À l’issue de la réunion, qui a duré près de quatre heures, la ministre du Travail a annoncé que plusieurs chantiers (assurance-chômage, chômage partiel, emploi des jeunes, formation, régulation du travail détaché) feront l’objet de concertations entre le gouvernement et les partenaires sociaux dans les prochaines semaines. "L’enjeu" est de "sauver l’emploi", de "bâtir une nouvelle donne" a-t-elle souligné.

De son côté, le secrétaire général de la confédération FO Yves Veyrier a déploré qu’il n’y ait pas eu "d’annonce du tout" sur le sujet des salaires, déclarant "être resté complètement sur sa faim."
Pour FO, la question est en effet déterminante, y compris pour la relance économique et donc la sauvegarde de l’emploi. "Opposer les salaires à l’emploi serait la plus mauvaise réponse à apporter", avait déjà déclaré Yves Veyrier en début de semaine, expliquant craindre un chantage à l’emploi pour imposer des baisses de salaire.

▶ TRAVAIL À FAIRE
Dans le passage sur la réunion entre le gouvernement et les partenaires sociaux, relevez tous les chantiers qui, selon la ministre du Travail, feront l'objet de concertations. Appuyez-vous uniquement sur le passage.

▶ ENTRÉES FOURNIES

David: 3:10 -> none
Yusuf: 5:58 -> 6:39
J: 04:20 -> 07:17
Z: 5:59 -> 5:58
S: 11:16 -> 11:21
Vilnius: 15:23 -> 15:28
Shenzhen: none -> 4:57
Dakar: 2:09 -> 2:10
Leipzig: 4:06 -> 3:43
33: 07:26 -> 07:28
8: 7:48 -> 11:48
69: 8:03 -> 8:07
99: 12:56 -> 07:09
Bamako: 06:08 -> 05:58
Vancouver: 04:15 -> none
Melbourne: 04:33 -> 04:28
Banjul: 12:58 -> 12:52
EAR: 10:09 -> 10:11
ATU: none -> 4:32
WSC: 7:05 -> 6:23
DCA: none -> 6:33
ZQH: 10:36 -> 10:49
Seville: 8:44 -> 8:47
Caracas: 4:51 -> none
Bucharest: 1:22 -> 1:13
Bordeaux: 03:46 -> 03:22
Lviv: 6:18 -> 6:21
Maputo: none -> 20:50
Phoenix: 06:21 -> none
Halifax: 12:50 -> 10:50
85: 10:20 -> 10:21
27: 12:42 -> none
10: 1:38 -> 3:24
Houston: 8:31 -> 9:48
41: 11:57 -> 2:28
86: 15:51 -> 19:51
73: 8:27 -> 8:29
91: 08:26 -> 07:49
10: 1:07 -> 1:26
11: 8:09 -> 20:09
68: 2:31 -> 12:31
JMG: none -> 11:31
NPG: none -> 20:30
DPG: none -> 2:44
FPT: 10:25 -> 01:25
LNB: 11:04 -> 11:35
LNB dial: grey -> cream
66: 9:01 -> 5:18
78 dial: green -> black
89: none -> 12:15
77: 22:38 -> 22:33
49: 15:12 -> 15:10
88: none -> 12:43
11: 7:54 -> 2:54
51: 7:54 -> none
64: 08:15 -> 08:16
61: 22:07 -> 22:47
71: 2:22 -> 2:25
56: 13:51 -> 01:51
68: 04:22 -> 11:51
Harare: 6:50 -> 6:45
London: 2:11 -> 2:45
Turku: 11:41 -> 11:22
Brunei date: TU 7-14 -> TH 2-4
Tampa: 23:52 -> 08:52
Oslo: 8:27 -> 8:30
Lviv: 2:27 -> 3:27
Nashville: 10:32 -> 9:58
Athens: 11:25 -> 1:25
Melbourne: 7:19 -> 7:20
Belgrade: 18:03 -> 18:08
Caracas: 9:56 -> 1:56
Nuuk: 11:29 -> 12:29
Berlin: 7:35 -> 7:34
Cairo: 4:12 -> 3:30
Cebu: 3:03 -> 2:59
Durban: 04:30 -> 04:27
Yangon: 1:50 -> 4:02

▶ SOLUTION DU PROBLÈME
- assurance-chômage
- chômage partiel
- emploi des jeunes
- formation
- régulation du travail détaché